The game never explains when and where this fits into the Walking Dead timeline, but if you’re up to date on your comics, this is set between issues #126 and #139. For people not caught up on the comics or confused because they only watch the TV Show, this will not spoil anything about either of those things. Well, at least not in the first episode.

Episode 1 has a strong start and introduction to Michonne; setting up her mental struggles with PTSD; her tough girl attitude and attempts to try and use that to hide her emotions and, of course, her kick-ass ability to kill zombies. Assuming you’ve read the comics or watched the TV Series, you will know how much a bad-ass Michonne is, but you know she has had a tough time since the apocalypse. If you’ve only played the previous two seasons of Telltale’s The Walking Dead, well, you might struggle to get your head around Michonne as the game expects you to know her to some degree.

She meets Pete and joins him on his boat with two other guys. They, unfortunately, get stuck in the middle of the water when they hit a sunken ship and Pete and Michonne head to a wharf in the distance to look for a way to free their boat. Regular Telltale affair occur. You will look around the wharf and you will QTE your way through some zombies.

The combat scenes in this episode seem more visceral than most of what Telltale has done. It’s most comparable to some of the Fables Season 1 fights, but it’s definitely more fun and faster than the fight scenes in the first two series of The Walking Dead before this one. Michonne  can use a machete like a boss.

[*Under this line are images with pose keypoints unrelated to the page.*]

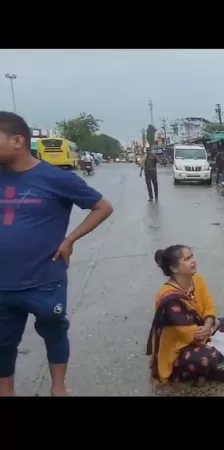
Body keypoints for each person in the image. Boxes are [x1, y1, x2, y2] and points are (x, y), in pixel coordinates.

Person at [0, 111, 113, 397]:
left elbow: (102, 207)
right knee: (2, 343)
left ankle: (58, 388)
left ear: (17, 141)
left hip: (44, 278)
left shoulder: (55, 178)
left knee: (54, 332)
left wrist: (70, 239)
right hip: (2, 283)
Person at [147, 245, 224, 385]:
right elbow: (191, 334)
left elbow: (209, 306)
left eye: (192, 256)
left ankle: (223, 359)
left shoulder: (197, 279)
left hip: (204, 331)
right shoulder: (169, 299)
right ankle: (222, 358)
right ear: (174, 268)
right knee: (208, 356)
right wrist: (212, 328)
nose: (193, 261)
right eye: (187, 259)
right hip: (180, 349)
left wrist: (209, 324)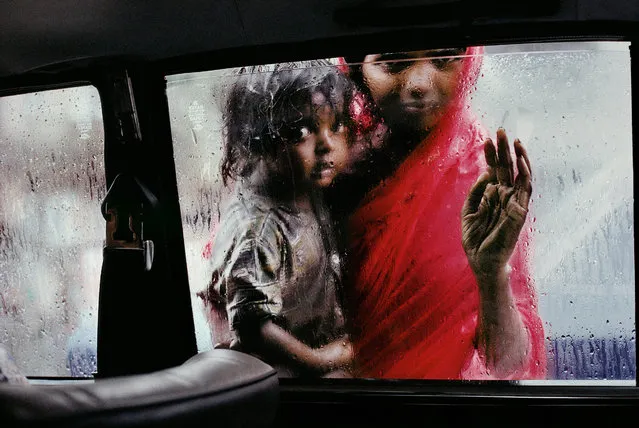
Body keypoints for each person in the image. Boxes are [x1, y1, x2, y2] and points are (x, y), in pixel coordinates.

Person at [332, 47, 546, 379]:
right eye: (393, 63)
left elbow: (507, 367)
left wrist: (492, 278)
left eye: (444, 59)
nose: (419, 82)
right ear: (356, 70)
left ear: (470, 62)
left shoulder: (483, 177)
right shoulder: (323, 158)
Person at [199, 61, 355, 377]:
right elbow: (252, 327)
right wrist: (320, 360)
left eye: (337, 125)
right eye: (301, 131)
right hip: (273, 373)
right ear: (256, 141)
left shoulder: (302, 183)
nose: (327, 145)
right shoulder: (259, 229)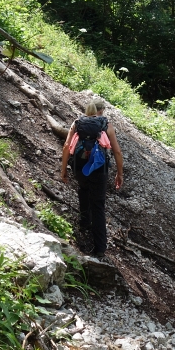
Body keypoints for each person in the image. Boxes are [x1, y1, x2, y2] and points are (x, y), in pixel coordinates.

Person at [60, 97, 123, 257]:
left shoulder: (77, 123)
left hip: (80, 167)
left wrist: (63, 169)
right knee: (98, 205)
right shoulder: (106, 125)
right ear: (100, 112)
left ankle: (84, 223)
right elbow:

When you eventually meet the bad guys, you will be somewhat bored. There just so unimagined. The leader of the group isn’t very interesting or scary, and neither is the second in command who is playing the ‘look at me! I’m crazy and violent’ character.

You’ll meet two other characters who are captured by the group and neither of them are interesting either. Given the choices, I just chose to protect my ass as best as I could and couldn’t have cared less if they had died– even if the game was trying ever so hard to make me want to save them.

Apart from Pete, I didn’t care for any other character and that’s a big minus in a Telltale game. Luckily it isn’t a snooze because Michonne is an interesting character and she get’s a really good performance here from Samira Wiley. If episode 2 has anything I’m looking forward to, it’s simply playing Michonne more.

Michonne’s mental battles make for the most interesting part in this first episode. But with only two left and with the characters being as lackluster as they are, you’re left with a lot to desire from this Telltale miniseries.